[[ PROVIDED MATERIAL open ]]
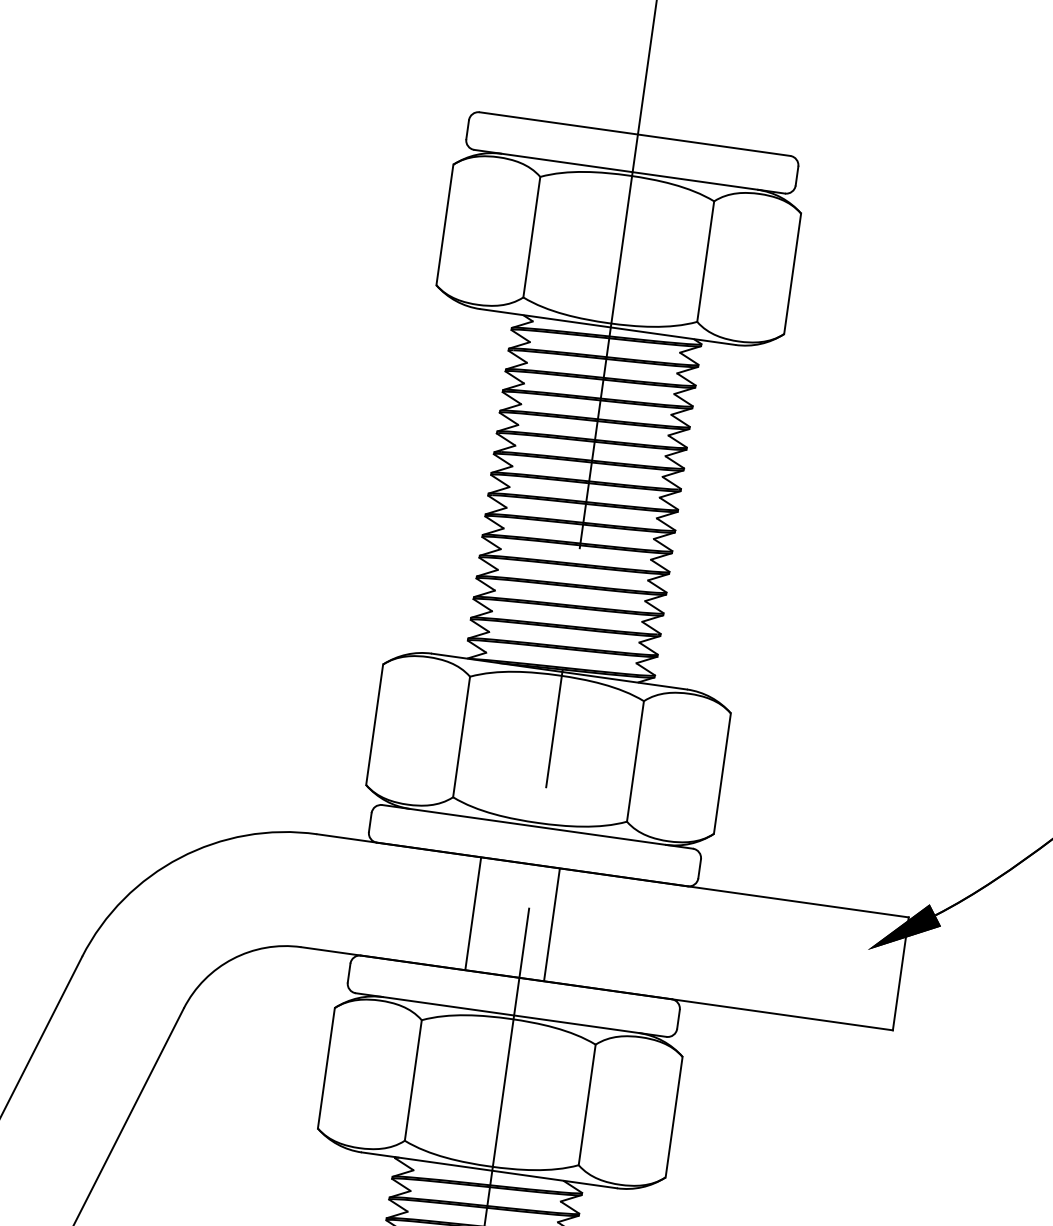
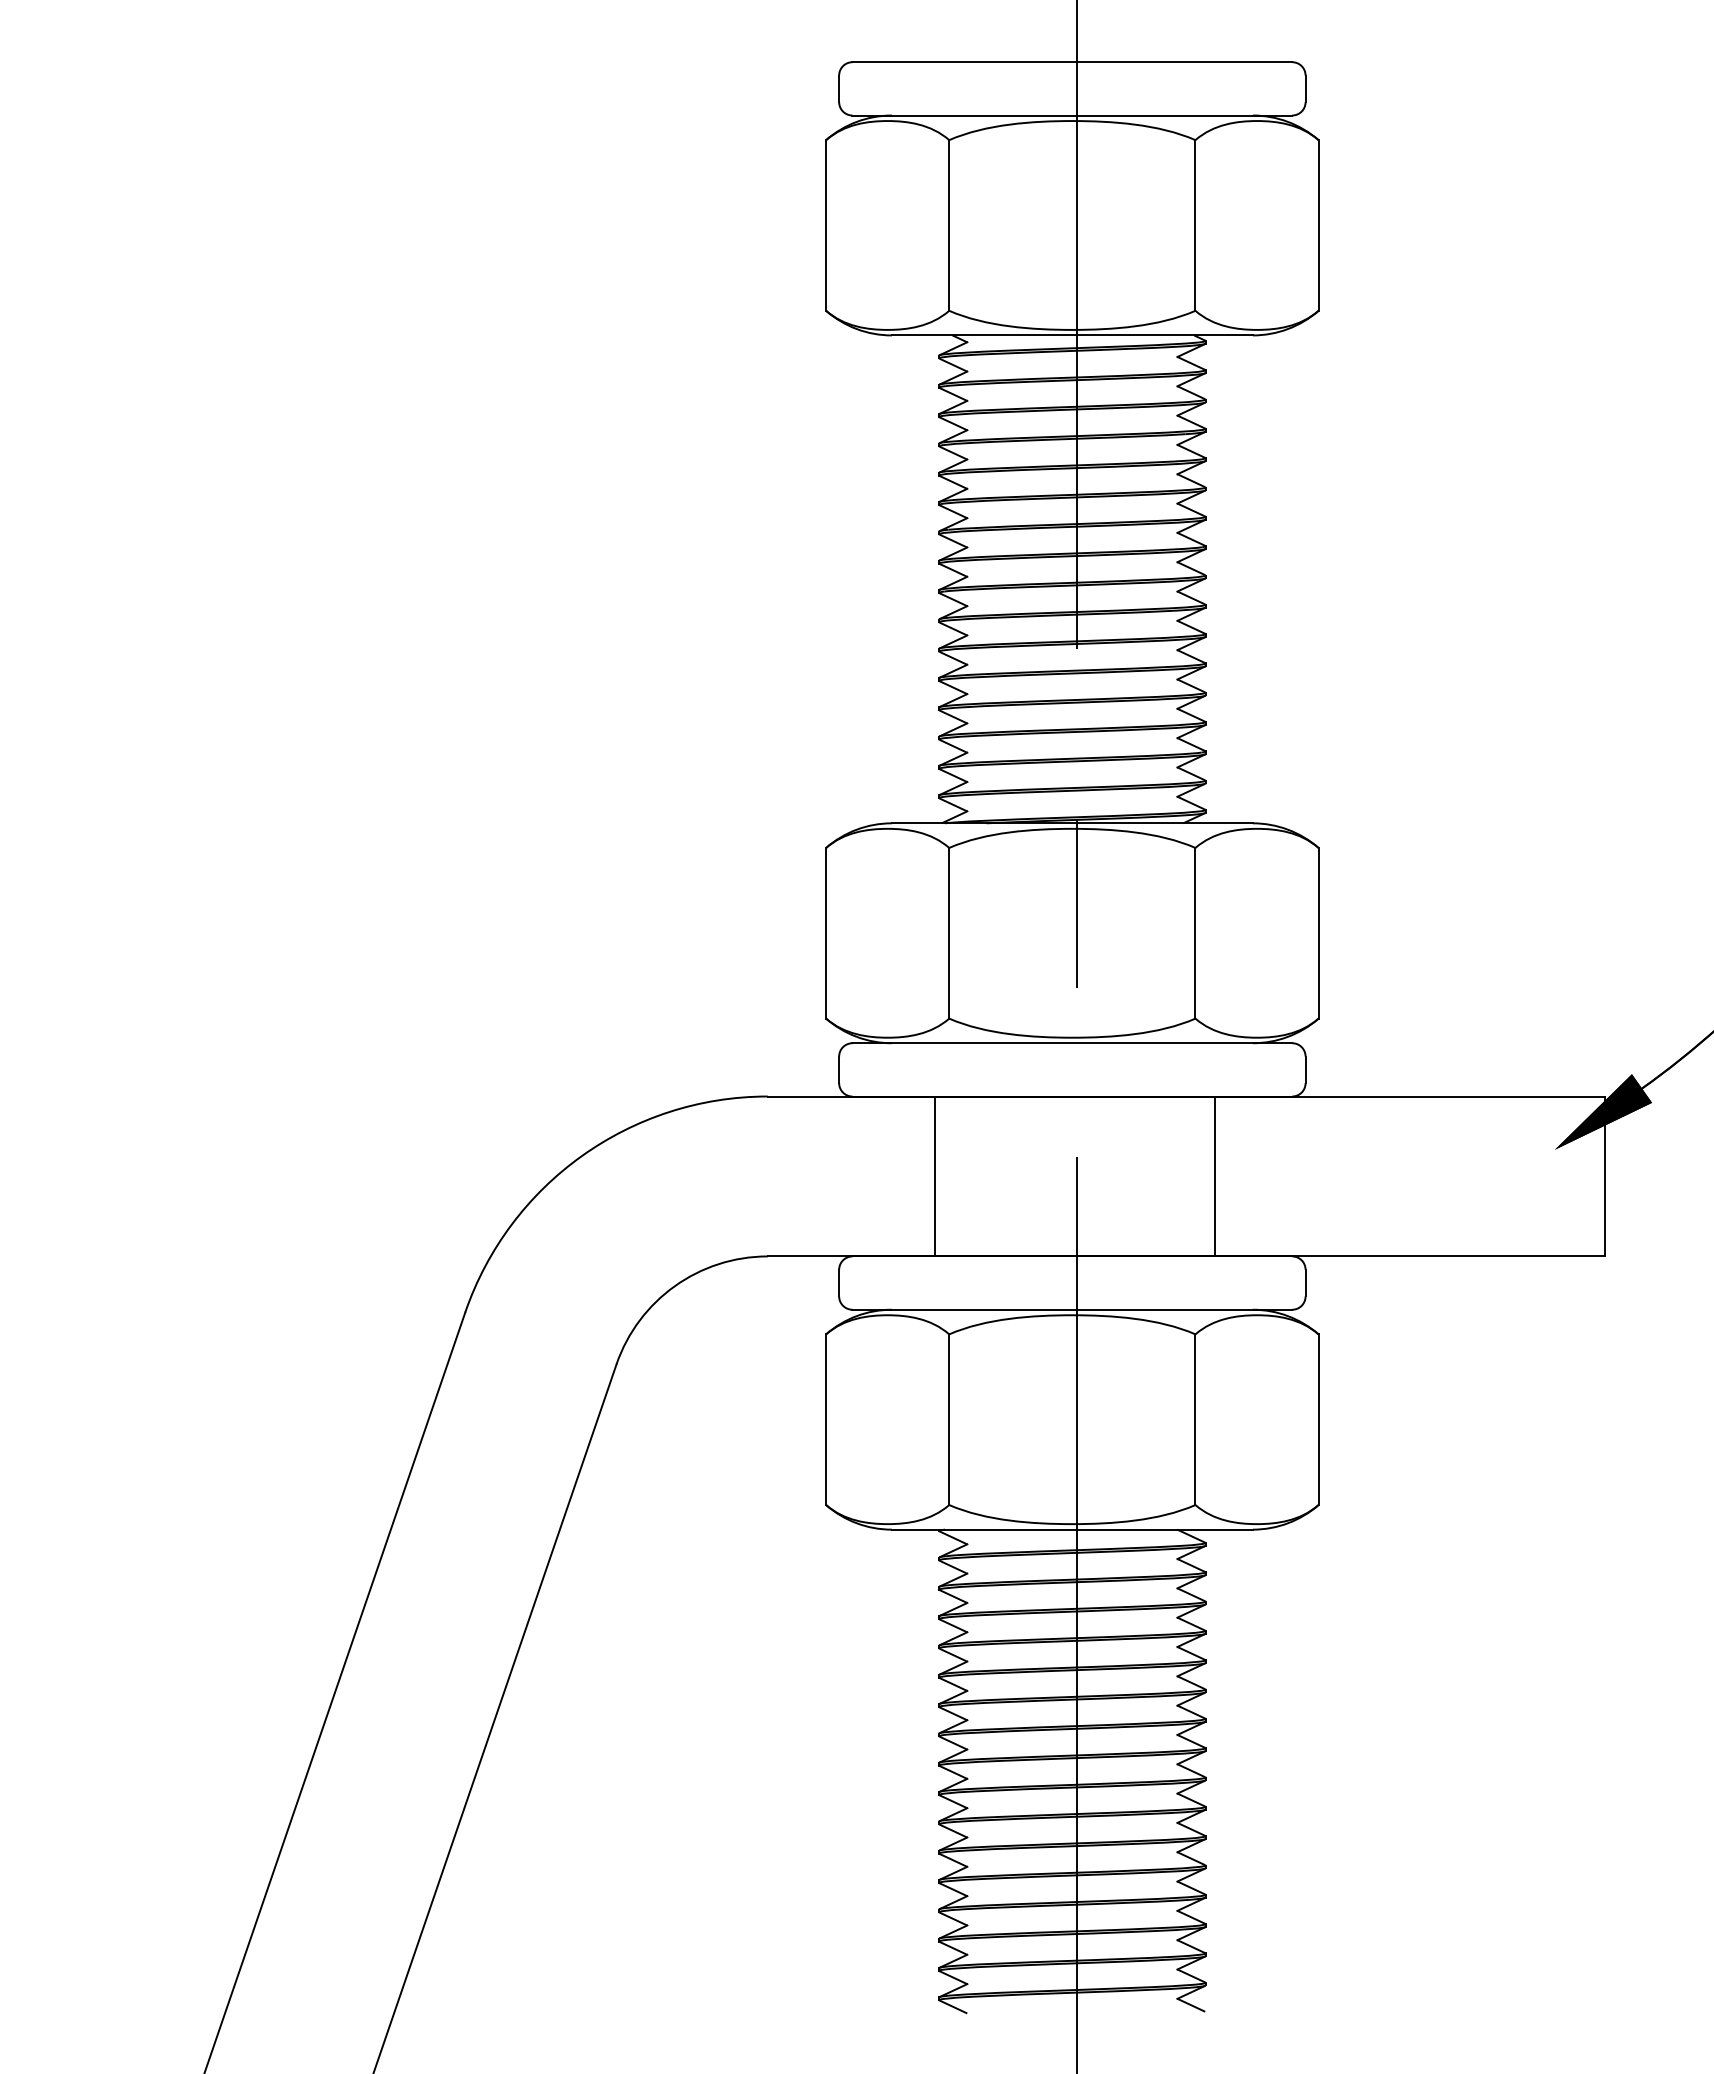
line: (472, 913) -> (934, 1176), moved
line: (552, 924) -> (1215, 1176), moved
[[ PROVIDED MATERIAL closed ]]
[[ PROVIDED MATERIAL open ]]
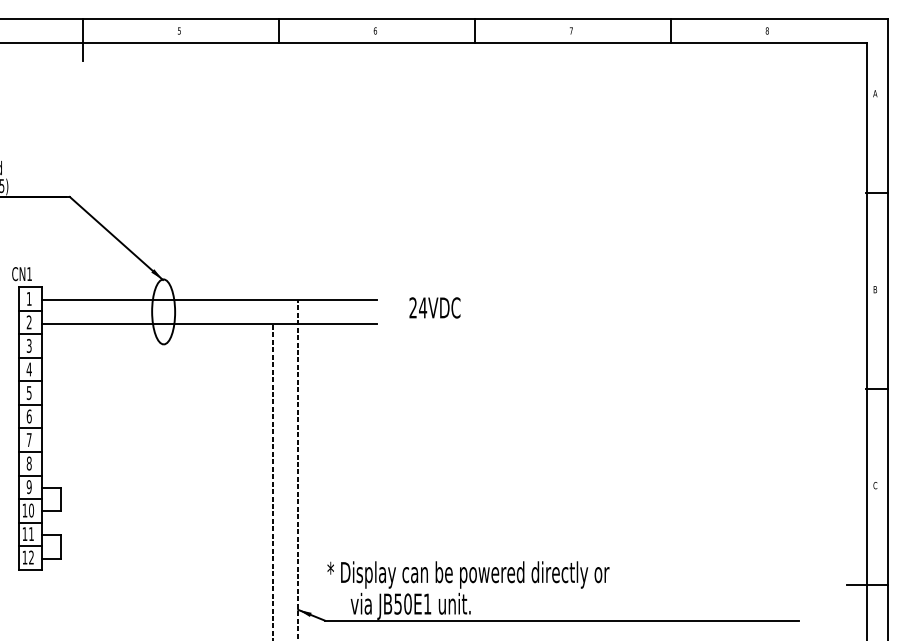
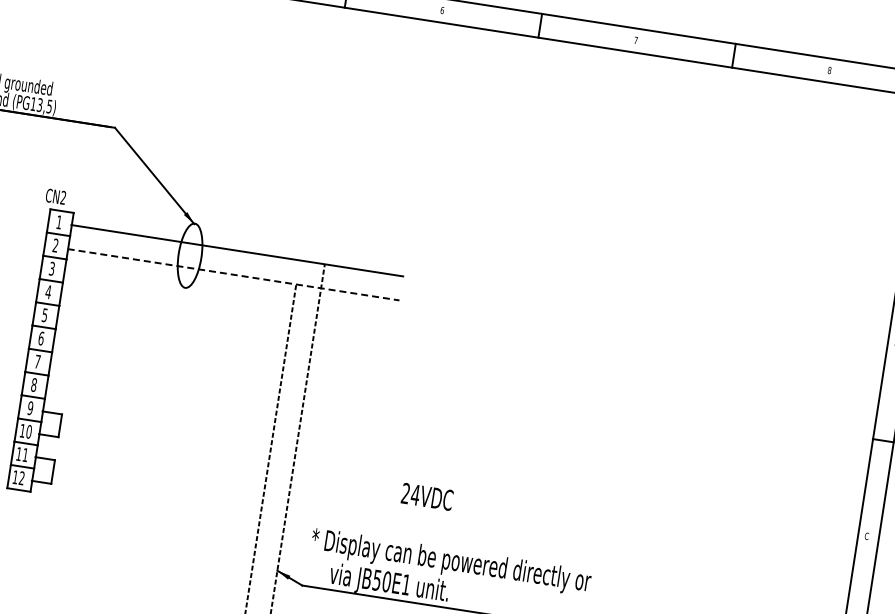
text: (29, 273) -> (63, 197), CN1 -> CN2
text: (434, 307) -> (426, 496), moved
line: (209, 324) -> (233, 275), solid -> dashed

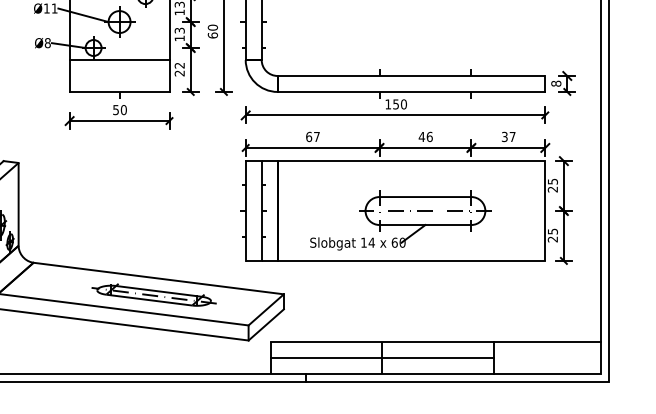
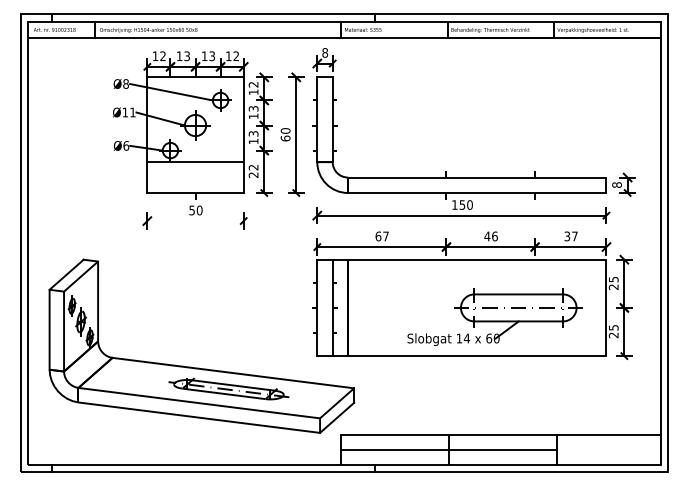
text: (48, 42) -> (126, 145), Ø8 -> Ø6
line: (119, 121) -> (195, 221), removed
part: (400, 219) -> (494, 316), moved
[[ PROVIDED MATERIAL closed ]]
Your answer should be one number: how many lines in the material above contain the string "text".

YOUR SOLUTION –
3